§ Direction:
Rewrite the rows from the line with "locality: Arima Valley, north" up to and including the line with "scientific name: Polystichum lonchitis", swapping "collectors" for "collected by" and keeping everything else unchanged.

Entries taken from a collection:
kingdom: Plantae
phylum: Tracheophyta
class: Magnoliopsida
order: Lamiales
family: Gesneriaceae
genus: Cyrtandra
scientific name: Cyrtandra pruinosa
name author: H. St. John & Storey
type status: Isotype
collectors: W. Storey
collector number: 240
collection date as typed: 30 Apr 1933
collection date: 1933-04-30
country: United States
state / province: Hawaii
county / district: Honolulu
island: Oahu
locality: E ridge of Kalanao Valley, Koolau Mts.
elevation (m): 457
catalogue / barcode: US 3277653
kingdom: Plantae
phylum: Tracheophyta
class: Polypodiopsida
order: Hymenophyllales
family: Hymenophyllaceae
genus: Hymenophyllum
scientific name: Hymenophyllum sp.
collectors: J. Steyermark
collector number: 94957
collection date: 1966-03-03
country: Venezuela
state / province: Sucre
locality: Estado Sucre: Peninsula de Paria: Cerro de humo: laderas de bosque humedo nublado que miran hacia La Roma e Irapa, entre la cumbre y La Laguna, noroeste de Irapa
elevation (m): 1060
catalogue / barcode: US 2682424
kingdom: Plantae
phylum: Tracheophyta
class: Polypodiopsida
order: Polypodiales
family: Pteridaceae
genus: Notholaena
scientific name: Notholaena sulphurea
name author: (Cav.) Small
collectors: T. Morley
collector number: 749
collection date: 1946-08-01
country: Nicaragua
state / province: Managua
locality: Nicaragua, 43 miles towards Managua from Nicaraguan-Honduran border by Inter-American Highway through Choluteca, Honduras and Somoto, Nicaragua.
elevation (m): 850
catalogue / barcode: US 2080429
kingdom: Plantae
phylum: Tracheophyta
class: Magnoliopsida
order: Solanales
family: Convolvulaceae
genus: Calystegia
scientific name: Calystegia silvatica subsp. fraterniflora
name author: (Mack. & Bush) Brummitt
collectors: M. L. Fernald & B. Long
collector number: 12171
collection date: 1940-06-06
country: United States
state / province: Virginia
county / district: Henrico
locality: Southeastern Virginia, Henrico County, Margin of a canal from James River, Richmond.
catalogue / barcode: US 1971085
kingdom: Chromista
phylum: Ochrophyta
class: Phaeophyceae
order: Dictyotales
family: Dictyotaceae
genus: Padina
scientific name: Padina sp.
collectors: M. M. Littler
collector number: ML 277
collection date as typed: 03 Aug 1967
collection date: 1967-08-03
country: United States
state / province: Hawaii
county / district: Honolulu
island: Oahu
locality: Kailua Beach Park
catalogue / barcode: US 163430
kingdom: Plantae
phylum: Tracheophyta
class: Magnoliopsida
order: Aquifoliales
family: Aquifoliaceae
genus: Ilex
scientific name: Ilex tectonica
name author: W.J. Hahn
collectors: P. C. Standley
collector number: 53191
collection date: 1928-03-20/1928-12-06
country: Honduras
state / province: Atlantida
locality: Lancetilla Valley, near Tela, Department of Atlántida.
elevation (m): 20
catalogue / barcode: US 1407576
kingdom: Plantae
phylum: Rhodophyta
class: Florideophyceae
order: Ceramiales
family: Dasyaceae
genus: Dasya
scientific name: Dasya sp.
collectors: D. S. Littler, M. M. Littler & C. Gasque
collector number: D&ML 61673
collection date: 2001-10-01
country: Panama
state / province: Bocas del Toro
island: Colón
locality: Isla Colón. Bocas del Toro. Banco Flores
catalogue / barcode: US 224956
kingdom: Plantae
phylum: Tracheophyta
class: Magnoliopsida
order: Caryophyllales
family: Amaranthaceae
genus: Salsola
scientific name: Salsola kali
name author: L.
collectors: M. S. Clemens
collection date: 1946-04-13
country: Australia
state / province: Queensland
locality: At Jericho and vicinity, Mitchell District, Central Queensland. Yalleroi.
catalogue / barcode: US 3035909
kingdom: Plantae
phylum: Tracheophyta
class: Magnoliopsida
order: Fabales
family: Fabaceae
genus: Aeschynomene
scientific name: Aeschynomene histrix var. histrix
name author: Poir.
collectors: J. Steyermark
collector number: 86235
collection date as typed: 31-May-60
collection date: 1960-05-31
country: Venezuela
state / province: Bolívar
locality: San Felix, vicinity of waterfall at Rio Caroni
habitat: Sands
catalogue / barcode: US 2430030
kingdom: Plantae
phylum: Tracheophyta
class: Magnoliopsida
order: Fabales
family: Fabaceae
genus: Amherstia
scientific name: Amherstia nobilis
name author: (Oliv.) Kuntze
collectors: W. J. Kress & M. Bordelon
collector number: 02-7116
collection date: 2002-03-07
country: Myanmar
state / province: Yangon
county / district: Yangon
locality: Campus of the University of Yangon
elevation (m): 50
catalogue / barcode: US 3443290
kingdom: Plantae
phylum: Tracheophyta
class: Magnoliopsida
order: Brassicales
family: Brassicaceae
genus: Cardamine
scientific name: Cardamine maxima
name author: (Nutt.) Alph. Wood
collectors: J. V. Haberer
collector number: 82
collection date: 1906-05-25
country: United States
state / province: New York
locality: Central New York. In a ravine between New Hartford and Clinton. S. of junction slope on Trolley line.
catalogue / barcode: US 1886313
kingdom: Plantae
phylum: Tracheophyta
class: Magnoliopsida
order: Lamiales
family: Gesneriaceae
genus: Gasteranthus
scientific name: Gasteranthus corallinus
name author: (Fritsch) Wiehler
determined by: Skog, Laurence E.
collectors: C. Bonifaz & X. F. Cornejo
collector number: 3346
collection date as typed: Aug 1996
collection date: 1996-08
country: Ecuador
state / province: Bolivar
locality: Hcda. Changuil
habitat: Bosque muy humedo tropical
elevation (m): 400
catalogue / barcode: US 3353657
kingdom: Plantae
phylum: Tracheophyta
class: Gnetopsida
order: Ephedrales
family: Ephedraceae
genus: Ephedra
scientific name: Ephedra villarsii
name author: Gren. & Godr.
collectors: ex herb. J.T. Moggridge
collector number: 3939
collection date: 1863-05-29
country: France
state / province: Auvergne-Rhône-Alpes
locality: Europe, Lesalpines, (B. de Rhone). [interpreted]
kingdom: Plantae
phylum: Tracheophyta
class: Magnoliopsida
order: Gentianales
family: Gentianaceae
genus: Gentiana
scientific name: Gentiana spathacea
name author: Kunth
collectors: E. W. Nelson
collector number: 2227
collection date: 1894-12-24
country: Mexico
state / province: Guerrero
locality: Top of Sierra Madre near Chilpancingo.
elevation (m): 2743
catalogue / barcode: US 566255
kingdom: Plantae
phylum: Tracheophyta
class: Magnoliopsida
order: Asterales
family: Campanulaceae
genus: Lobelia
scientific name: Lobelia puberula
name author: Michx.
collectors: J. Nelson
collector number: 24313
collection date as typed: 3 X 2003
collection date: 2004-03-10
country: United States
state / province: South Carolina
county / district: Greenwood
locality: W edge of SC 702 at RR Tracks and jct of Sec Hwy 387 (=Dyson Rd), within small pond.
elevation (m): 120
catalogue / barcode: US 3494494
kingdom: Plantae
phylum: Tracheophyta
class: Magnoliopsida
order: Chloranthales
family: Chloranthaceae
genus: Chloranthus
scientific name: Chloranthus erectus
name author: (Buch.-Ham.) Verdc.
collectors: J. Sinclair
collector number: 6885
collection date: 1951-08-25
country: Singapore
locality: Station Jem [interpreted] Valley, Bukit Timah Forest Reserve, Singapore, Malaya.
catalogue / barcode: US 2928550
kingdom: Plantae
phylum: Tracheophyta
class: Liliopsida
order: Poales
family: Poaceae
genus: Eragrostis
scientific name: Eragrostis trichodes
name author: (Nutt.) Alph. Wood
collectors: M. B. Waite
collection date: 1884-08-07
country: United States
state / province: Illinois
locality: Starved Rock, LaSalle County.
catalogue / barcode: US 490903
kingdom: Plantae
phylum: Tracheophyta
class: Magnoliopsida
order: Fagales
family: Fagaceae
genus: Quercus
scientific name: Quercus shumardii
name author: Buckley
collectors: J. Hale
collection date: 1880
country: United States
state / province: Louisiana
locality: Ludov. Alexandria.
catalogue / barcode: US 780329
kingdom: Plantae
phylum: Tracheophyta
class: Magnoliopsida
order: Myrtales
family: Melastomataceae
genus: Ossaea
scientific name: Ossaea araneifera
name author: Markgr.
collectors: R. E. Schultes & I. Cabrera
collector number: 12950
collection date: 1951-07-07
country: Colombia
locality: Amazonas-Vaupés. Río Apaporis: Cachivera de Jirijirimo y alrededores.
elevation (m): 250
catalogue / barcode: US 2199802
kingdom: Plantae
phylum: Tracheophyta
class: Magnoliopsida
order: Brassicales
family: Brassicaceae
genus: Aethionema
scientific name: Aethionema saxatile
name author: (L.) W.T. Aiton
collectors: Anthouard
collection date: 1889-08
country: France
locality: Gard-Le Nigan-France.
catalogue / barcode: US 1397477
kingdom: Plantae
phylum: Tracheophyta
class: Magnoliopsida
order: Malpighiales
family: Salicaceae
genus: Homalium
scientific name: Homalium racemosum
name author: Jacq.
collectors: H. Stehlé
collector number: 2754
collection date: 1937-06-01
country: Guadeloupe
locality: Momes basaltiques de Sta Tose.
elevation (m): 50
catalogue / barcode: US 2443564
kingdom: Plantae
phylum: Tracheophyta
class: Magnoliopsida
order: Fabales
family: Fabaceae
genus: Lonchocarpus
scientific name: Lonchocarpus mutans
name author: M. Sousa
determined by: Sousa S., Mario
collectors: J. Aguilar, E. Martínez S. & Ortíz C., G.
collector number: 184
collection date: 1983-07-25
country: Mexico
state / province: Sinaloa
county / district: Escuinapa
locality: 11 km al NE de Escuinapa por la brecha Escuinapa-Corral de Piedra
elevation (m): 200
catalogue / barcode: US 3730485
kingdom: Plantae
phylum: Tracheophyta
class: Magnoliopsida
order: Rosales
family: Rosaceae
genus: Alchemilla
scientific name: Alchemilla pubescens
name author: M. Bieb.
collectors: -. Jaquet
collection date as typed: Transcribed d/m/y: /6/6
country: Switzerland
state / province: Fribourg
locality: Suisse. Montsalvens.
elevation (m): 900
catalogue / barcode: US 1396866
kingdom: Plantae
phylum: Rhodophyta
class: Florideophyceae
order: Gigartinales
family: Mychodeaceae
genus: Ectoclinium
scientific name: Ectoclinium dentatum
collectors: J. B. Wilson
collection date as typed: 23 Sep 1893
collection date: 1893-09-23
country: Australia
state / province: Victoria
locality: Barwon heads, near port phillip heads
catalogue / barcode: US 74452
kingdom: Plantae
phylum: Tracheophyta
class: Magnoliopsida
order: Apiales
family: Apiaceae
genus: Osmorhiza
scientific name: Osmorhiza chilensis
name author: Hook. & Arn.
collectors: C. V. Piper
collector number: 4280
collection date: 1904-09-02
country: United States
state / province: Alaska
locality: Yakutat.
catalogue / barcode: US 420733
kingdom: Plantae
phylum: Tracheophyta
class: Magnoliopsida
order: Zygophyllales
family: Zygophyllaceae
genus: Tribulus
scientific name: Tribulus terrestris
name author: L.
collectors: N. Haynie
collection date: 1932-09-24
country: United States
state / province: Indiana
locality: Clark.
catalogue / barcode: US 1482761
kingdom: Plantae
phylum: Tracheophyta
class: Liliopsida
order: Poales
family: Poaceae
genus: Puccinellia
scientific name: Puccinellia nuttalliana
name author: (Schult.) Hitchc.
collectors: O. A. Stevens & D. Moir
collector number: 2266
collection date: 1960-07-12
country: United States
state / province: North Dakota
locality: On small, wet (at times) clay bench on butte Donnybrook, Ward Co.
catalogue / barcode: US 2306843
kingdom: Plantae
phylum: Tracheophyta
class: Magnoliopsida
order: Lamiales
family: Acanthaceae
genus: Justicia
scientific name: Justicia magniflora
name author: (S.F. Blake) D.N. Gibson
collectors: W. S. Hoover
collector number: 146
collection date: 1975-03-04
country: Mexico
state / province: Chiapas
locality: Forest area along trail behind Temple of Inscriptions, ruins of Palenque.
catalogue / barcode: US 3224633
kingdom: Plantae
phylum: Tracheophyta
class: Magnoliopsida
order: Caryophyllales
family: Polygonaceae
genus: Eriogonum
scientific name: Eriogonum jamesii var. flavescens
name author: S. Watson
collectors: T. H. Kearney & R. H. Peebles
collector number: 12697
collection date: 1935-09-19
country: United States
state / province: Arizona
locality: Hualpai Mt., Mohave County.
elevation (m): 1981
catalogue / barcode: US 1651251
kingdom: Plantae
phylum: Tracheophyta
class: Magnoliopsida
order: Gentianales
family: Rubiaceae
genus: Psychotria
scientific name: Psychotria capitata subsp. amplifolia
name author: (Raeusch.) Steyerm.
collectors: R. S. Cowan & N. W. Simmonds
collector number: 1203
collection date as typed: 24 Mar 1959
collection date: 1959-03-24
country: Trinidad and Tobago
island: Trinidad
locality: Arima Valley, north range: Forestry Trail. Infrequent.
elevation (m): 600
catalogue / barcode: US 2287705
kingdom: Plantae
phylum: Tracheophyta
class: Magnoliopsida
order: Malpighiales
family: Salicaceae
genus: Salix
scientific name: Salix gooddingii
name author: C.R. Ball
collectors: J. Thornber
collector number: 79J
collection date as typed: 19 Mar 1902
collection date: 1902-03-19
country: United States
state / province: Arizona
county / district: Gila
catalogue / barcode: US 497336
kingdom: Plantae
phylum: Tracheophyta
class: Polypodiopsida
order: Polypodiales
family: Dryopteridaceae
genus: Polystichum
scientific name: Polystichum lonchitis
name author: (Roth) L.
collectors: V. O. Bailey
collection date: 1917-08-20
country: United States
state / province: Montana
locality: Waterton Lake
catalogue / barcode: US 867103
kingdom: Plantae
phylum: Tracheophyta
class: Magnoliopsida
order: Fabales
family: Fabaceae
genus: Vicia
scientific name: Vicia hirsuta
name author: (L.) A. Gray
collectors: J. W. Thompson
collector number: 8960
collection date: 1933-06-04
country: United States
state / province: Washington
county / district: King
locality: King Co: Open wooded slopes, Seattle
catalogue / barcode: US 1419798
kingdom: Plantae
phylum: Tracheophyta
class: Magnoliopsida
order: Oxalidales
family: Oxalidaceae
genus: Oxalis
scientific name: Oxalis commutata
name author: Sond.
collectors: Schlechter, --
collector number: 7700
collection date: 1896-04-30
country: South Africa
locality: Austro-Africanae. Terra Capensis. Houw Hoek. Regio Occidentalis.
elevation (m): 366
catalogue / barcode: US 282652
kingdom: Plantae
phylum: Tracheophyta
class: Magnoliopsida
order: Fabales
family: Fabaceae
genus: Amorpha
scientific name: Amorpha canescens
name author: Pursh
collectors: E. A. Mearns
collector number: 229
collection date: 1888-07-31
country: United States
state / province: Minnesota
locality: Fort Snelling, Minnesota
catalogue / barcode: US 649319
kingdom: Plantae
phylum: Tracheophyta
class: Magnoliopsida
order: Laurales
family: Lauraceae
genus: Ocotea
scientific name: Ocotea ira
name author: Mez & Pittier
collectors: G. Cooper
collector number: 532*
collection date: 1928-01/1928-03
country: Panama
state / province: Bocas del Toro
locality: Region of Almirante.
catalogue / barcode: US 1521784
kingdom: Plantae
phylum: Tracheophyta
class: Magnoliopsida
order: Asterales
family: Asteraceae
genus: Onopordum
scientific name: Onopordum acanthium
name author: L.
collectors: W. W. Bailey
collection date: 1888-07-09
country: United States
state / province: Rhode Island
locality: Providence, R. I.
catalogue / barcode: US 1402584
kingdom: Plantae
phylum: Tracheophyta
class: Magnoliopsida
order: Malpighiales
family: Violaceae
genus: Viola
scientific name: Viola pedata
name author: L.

§ Exercise solution:
locality: Arima Valley, north range: Forestry Trail. Infrequent.
elevation (m): 600
catalogue / barcode: US 2287705
kingdom: Plantae
phylum: Tracheophyta
class: Magnoliopsida
order: Malpighiales
family: Salicaceae
genus: Salix
scientific name: Salix gooddingii
name author: C.R. Ball
collected by: J. Thornber
collector number: 79J
collection date as typed: 19 Mar 1902
collection date: 1902-03-19
country: United States
state / province: Arizona
county / district: Gila
catalogue / barcode: US 497336
kingdom: Plantae
phylum: Tracheophyta
class: Polypodiopsida
order: Polypodiales
family: Dryopteridaceae
genus: Polystichum
scientific name: Polystichum lonchitis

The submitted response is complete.